* [Schriftliche Aufgabe]: Gib aus der Filmkritik zu „Mediterranea“ den Abschnitt wortgetreu aus, der mit „Film der Stunde, Film“ beginnt und bis einschließlich „Mediterranea — Refugees Welcome?“ reicht.

* [Textauszug]:
______
Film der Stunde, Film der Wagnisse. Mitreißend trotz relativem Neutralitätsanspruch.
Originaltitel: Mediterranea
Alternativtitel: Mediterranea — Refugees Welcome?
Produktionsland: Italien, Frankreich, Deutschland, Großbritannien, USA, Katar
Veröffentlichungsjahr: 2015
Regie: Jonas Carpignano
Drehbuch: Jonas Carpignano
Produktion: V.A.
Kamera: Wyatt Garfield
Montage: Sanabel Cherqaoui, Affonso Gonçalves, Nico Leunen
Musik: Dan Romer, Benh Zeitlin
Darsteller: Koudous Seihon, Alassane Sy, Pio Amato, Davide Schipilliti
Laufzeit: 111 Minuten
Mediterranea, das Mittelmeer, ist für viele Flüchtlinge vom afrikanischen Kontinent die größte Hürde, die sie nehmen müssen, um nach Europa zu gelangen. Auch der aus dem westafrikanischen Burkina Faso stammende Ayiva (Koudous Seihon) wählt diese Seeroute, um das große Glück jenseits des großen Wassers zu suchen. Er hofft, in einem der reichen europäischen Länder genug Geld zu verdienen, um der daheimgebliebenen Tochter und seiner Schwester von dort aus ein angenehmeres Leben finanzieren zu können. Zusammen mit seinem Freund Abas (Alassane Sy) begibt sich Ayiva also auf ein von Schmugglern betriebenes Flüchtlingsboot. Doch das Schiff sinkt und nur mit Mühe schaffen die beiden Freunde es an die Küste Italiens. Hier versuchen sie nun Fuß zu fassen, doch immer wieder kommt es zu fremdenfeindlichen Übergriffen …
Quelle: moviepilot.de
Replik:
Es ist wohl der größte filmpolitische Irrtum des Jahres 2015: Der furchtbare „Dheepan„, der weder inhaltlich noch ästhetisch überzeugen kann, bekommt in Cannes offensichtlich einzig und allein aufgrund seiner Flüchtlingsthematik den wichtigsten Preis der Filmbranche, obwohl es schon ungerecht ist, dass dieser Film überhaupt im Wettbewerb läuft. Währenddessen wird Jonas Carpignano mit seinem Debütfilm „Mediterranea“, der dasselbe Thema genau in den Schwachstellen von „Dheepan“ absolut überzeugend thematisiert, gerade mal mit dem Wettbewerb Semaine internationale de la critique (Internationale Kritikerwoche, ungefähr vergleichbar mit einer dritten oder vierten Liga des Cannes-Festivals) abgespeist — und selbst hier blieb der Film unprämiert. Absurd, denn „Mediterranea“ schafft es gleichzeitig mitreißend als auch weitestgehend neutral zwischen Flüchtlingen und Europäern, Gästen und Gastgebern, zu agieren und damit eine ziemlich seltene und im aktuellen politischen Diskurs absolut notwendige Leistung. Ganz ohne Schwächen bleibt das Flüchtlingsdrama zwar nicht, aber gehört dennoch zu den Highlights des diesjährigen Weltkinos.
______
* [Material]:
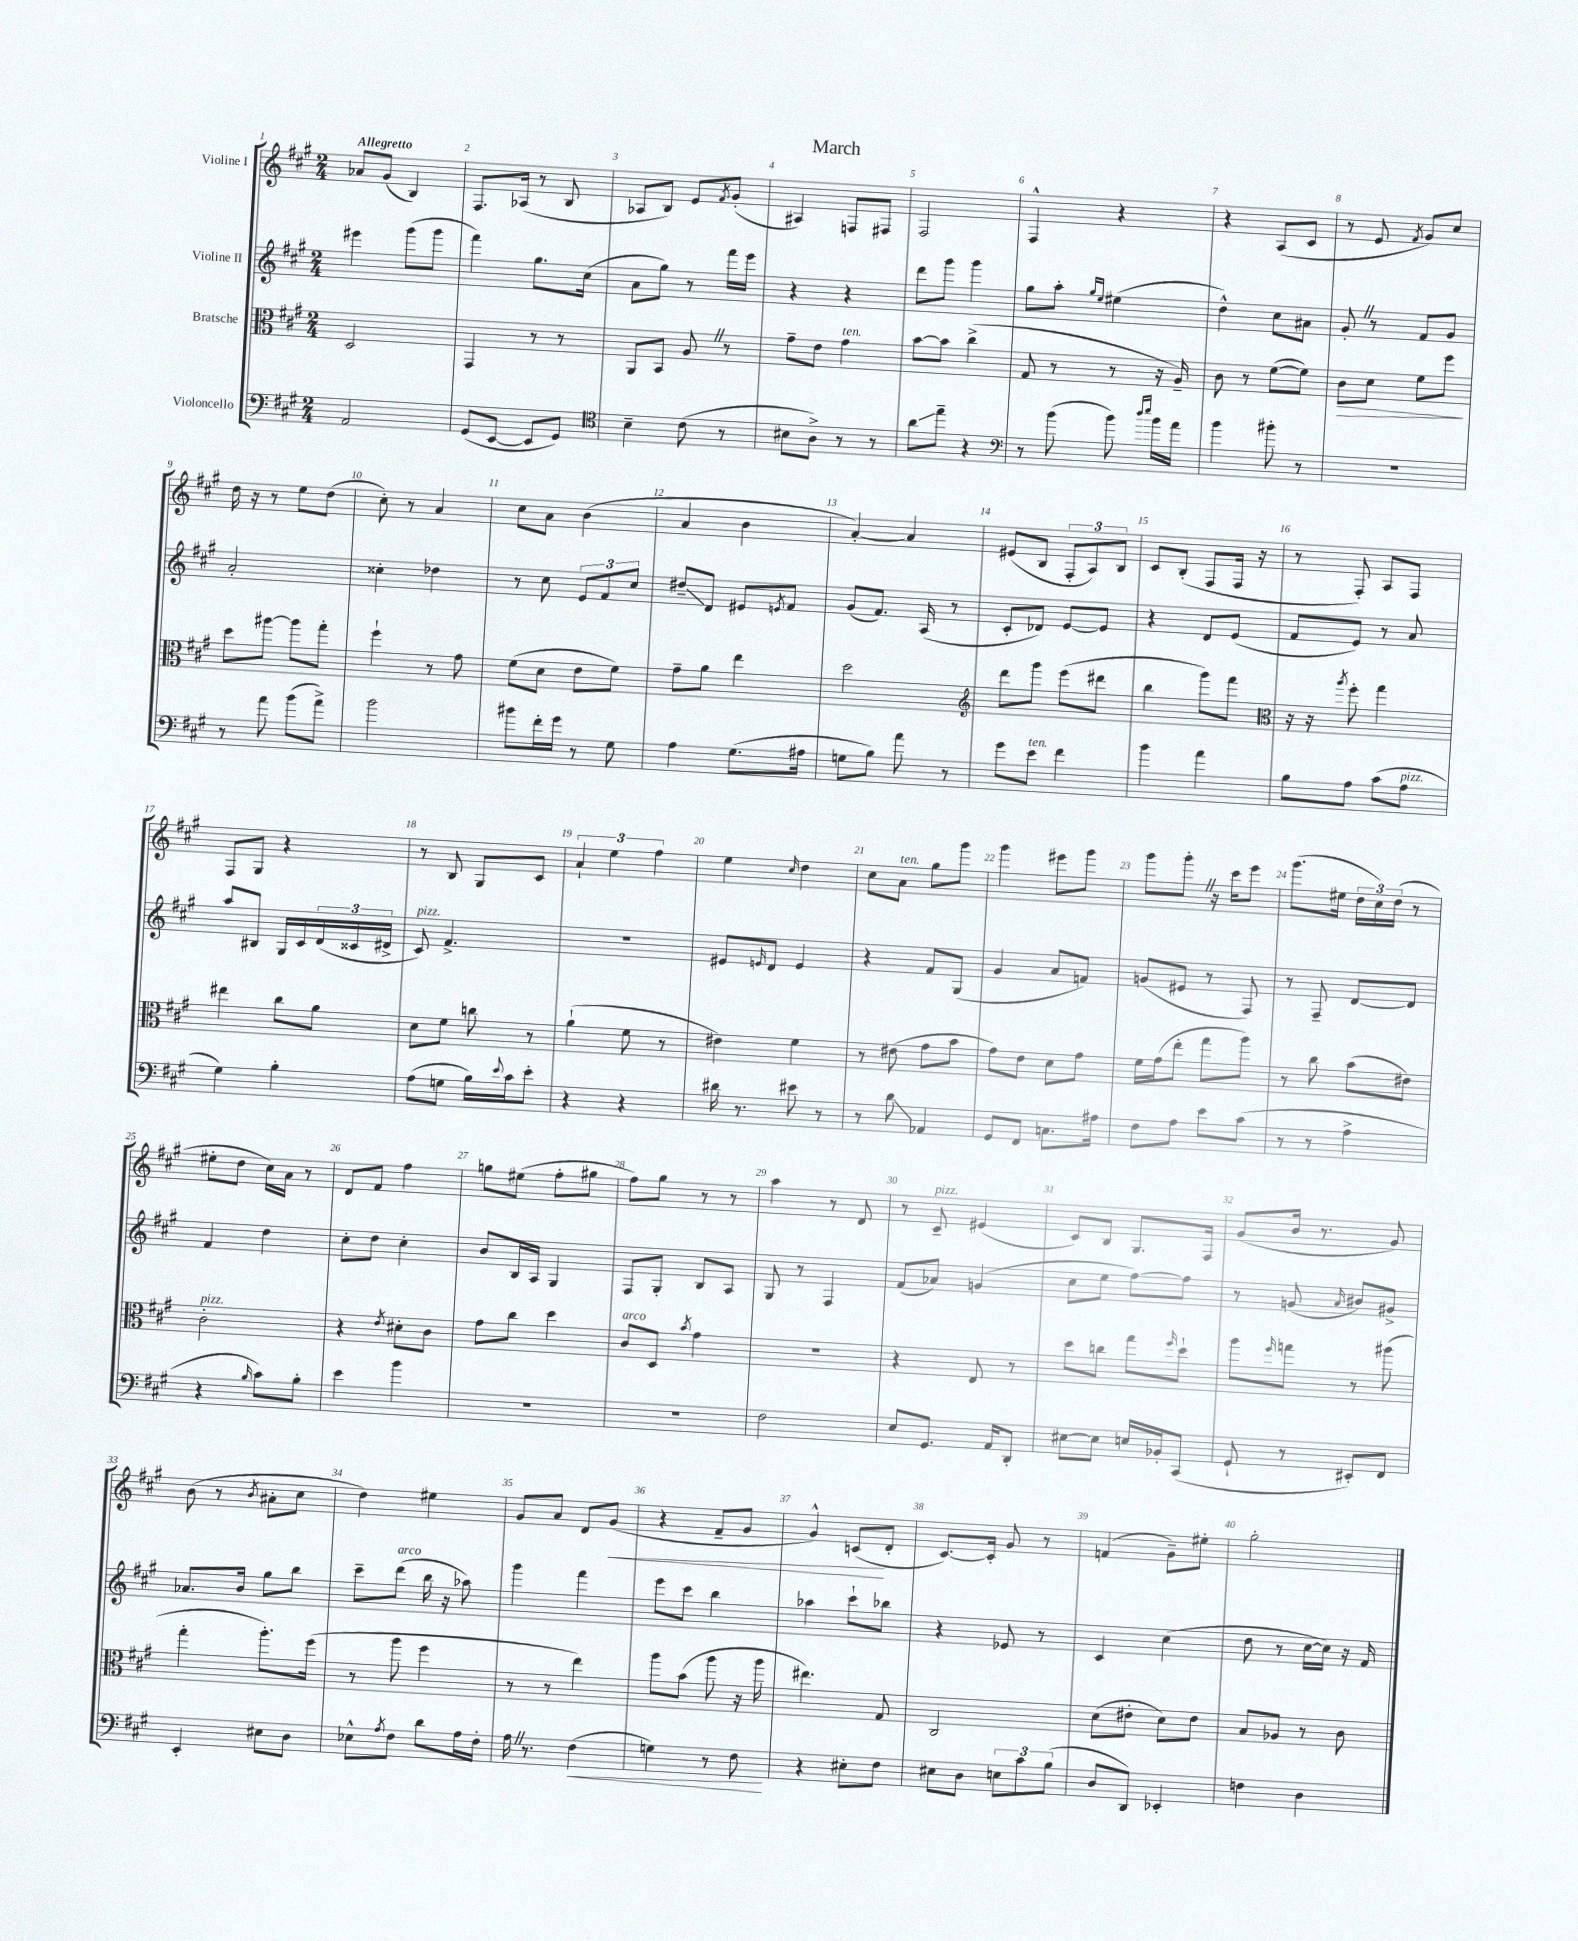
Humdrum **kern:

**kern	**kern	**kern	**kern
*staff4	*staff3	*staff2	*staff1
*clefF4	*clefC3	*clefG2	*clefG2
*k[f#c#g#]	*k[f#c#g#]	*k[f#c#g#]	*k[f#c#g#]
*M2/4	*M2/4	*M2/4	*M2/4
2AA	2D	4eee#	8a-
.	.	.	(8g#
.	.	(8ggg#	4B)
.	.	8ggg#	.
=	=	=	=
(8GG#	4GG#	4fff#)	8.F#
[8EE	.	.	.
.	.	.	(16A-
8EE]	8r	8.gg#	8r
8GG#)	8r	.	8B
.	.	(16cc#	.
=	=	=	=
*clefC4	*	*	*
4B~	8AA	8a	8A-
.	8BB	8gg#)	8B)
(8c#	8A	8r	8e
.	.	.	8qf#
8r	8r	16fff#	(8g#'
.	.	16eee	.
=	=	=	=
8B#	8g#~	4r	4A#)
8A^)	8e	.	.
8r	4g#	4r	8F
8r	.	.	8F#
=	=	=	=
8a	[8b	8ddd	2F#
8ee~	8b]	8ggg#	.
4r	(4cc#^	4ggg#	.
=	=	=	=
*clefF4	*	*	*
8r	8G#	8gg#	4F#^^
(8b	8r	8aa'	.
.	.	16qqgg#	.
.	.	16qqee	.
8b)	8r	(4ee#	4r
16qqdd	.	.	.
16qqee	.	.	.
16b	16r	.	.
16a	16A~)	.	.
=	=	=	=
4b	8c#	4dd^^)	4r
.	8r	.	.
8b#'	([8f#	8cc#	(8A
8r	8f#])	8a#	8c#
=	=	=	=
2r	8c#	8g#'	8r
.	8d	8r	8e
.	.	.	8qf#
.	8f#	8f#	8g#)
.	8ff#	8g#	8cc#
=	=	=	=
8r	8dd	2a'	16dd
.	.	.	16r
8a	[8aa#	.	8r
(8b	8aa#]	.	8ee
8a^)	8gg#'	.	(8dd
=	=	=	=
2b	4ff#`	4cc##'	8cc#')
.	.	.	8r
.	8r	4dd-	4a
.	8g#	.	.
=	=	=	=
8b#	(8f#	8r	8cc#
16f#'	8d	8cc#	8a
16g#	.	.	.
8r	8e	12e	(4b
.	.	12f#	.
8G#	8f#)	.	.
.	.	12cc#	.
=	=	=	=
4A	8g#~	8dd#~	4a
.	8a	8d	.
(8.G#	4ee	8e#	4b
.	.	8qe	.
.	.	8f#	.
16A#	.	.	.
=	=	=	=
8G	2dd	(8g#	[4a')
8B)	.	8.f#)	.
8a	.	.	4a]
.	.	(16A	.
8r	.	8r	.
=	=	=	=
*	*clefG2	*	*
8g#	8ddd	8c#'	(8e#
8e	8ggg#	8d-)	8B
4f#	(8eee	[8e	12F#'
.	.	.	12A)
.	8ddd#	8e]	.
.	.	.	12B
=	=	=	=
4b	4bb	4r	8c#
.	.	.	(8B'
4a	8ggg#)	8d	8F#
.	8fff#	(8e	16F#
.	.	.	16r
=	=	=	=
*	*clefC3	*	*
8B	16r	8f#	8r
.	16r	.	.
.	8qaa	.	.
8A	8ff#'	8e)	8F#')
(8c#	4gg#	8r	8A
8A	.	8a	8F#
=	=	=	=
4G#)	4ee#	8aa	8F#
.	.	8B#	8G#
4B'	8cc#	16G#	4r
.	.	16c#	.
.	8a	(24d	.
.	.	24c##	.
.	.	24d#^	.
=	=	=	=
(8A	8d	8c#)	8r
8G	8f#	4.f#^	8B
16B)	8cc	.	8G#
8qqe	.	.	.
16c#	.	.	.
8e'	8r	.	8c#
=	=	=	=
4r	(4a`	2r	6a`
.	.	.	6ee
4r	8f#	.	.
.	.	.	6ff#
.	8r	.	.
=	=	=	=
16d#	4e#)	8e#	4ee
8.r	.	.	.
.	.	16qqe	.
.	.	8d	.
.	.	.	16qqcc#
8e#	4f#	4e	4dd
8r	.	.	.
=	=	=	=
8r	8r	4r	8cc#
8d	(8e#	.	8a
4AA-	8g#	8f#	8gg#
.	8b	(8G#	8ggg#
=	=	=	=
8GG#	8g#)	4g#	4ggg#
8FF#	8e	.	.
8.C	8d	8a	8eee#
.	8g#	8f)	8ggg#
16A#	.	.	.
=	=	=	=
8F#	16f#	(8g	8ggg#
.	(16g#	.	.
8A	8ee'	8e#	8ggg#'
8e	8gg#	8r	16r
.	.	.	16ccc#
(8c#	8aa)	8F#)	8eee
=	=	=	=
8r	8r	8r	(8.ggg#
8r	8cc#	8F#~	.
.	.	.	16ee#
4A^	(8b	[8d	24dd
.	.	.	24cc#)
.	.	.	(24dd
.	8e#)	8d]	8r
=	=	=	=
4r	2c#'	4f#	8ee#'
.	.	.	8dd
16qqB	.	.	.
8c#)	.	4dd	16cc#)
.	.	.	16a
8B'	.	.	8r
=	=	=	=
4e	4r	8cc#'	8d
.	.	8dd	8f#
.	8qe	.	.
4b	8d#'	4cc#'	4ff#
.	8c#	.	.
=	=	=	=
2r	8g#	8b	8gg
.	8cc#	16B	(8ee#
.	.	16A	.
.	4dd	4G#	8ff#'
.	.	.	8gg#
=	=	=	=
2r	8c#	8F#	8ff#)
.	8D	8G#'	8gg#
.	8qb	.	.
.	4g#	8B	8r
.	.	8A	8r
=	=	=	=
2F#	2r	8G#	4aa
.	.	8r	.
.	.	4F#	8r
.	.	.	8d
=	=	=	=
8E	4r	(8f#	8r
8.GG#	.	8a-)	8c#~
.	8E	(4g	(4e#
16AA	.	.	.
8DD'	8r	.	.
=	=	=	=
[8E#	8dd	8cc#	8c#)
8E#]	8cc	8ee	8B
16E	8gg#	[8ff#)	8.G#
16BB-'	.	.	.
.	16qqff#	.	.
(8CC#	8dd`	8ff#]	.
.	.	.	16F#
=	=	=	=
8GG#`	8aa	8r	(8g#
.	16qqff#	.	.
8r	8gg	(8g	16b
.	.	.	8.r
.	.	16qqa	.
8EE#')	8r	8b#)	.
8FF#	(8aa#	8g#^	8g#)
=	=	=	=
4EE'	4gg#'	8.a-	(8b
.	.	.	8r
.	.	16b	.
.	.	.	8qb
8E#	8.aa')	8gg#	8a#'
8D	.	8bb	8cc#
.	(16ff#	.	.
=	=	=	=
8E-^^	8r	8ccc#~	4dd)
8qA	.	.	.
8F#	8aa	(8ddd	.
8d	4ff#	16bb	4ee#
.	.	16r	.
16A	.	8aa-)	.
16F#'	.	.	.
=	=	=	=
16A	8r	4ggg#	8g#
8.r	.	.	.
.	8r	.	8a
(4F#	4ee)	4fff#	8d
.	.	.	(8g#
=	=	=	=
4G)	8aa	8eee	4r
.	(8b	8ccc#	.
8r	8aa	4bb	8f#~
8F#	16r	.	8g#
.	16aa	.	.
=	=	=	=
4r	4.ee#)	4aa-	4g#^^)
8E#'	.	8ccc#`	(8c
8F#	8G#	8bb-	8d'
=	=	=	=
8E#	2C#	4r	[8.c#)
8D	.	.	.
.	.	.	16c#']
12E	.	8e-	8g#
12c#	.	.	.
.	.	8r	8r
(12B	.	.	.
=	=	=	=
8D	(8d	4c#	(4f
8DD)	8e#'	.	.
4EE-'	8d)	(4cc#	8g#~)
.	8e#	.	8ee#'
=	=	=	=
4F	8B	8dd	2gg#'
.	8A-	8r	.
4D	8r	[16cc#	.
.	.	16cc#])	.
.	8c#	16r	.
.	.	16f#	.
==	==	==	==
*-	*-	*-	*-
______
* [Lösung der Aufgabe]:
Film der Stunde, Film der Wagnisse. Mitreißend trotz relativem Neutralitätsanspruch.
Originaltitel: Mediterranea
Alternativtitel: Mediterranea — Refugees Welcome?